La caja de pandora

Decía Lewis Mumford que la unificación política nacional “se ha llevado a cabo en todo el mundo sin tener mayormente en cuenta la realidades geográficas y económicas. Esa actitud ha tenido este resultado: las zonas políticas, económicas y culturales no existen en relación concéntrica: se observan las superposiciones, las duplicaciones y los conflictos que caracterizan a nuestras relaciones territoriales”.

Mumford se mostró especialmente crítico con el concepto, tan en boga en la actualidad, de “unidad nacional”. Un término, el de nación, “tan vago y contradictorio, que siempre debe tomarse en un sentido místico, como significando lo que las clases gobernantes quieren que signifique en determinado momento”. Desde un punto realista, las naciones, no son otra cosa que “una tentativa para hacer que las leyes, las costumbres y creencias de una sola región o ciudad sirvan de modelo de muchas otras regiones”.

En el caso de España resulta evidente, tal y como señaló Ortega y Gasset en “La España Invertebrada”, que “España es un cosa hecha por Castilla”, a su imagen y semejanza, añadimos nosotros.

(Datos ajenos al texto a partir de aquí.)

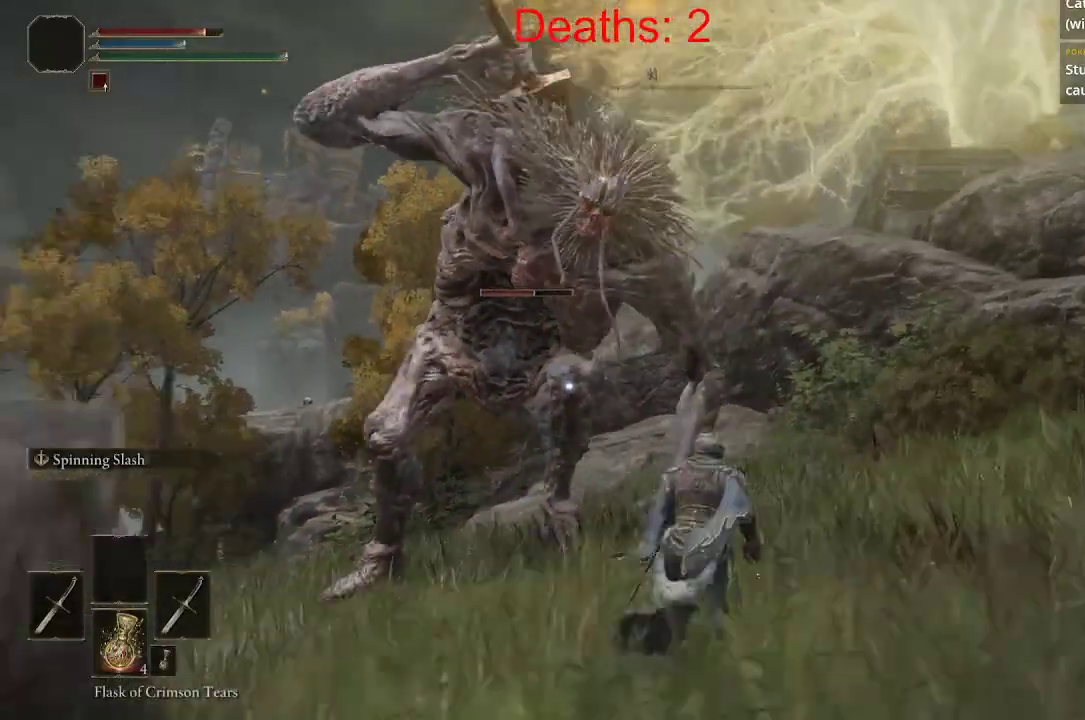
{"dt_ms": 500, "buttons": [], "left_stick": "right", "right_stick": "left"}
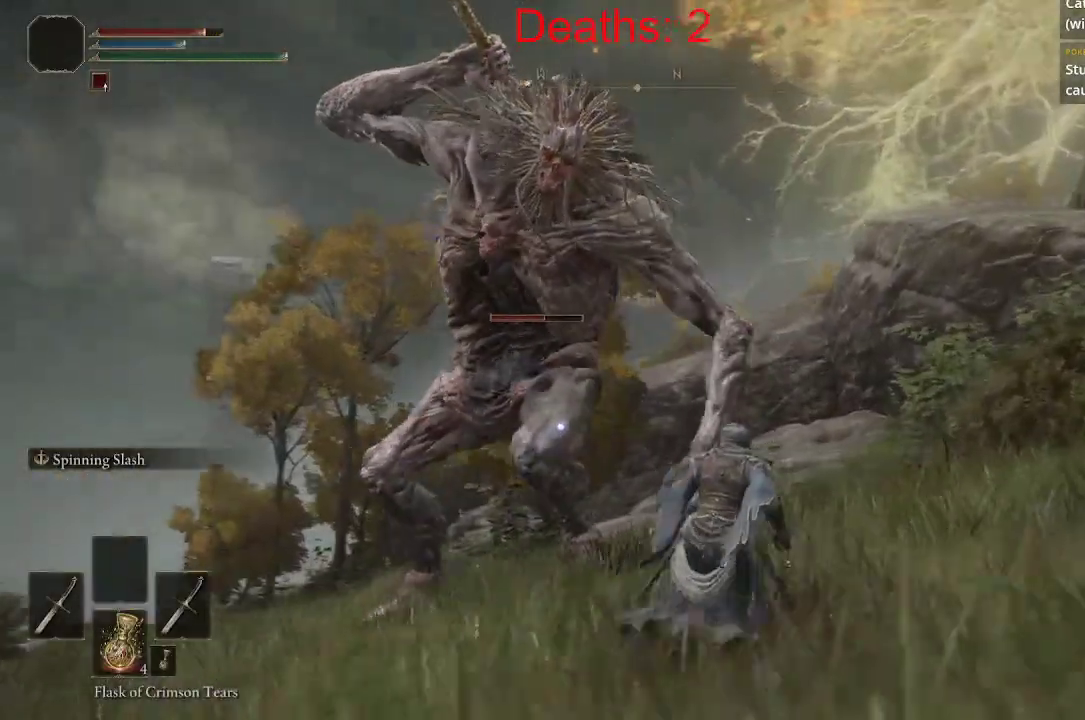
{"dt_ms": 500, "buttons": [], "left_stick": "up-right", "right_stick": "center", "events": [[267, "right_stick", "center"], [367, "left_stick", "up-right"]]}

Como acertadamente expuso Mumford, una unidad nacional, como la pretendida en España, “no se forma como consecuencia de movimientos de opinión espontáneos y afiliaciones naturales, debe ser constantemente estimulada por el esfuerzo deliberado: la doctrina en las escuelas, la propaganda en la prensa, las leyes respectivas, la extirpación de dialectos y lenguajes rivales, ya sea mediante una orden o la burla, o por la supresión de las costumbres y privilegios de las minorías”. Esta estrategia fue desplegada por el franquismo durante cuarenta años en un doble sentido: en la construcción del nacionalismo español y en la aniquilación del sentimiento nacionalista en determinadas regiones de España, principalmente en Cataluña y en el País Vasco.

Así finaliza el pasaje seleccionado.